[WORK TASK] Emit the line that holds "output f1, f2, f3, f4, f5, f6, f7, f8, f9, f10" and all lines following it through the end of the data, verbatim, and nothing else.

DATA UNDER STUDY section start

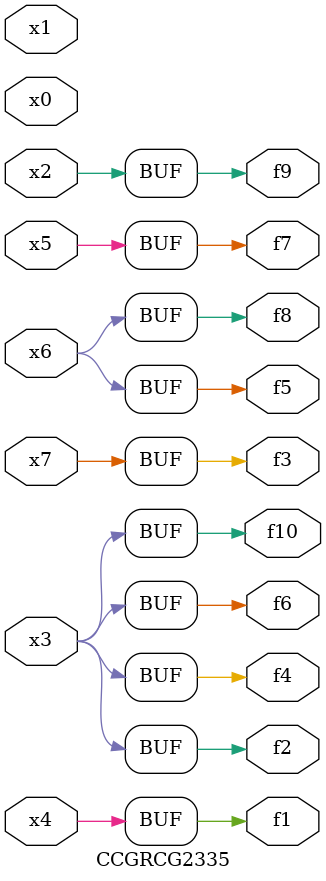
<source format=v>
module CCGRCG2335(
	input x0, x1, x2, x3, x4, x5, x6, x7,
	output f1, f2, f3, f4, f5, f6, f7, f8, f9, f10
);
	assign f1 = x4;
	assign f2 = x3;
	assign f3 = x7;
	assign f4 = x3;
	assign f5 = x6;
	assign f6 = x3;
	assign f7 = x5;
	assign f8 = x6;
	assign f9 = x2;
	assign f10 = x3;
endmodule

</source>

DATA UNDER STUDY section end

[FINAL ANSWER]
	output f1, f2, f3, f4, f5, f6, f7, f8, f9, f10
);
	assign f1 = x4;
	assign f2 = x3;
	assign f3 = x7;
	assign f4 = x3;
	assign f5 = x6;
	assign f6 = x3;
	assign f7 = x5;
	assign f8 = x6;
	assign f9 = x2;
	assign f10 = x3;
endmodule

</source>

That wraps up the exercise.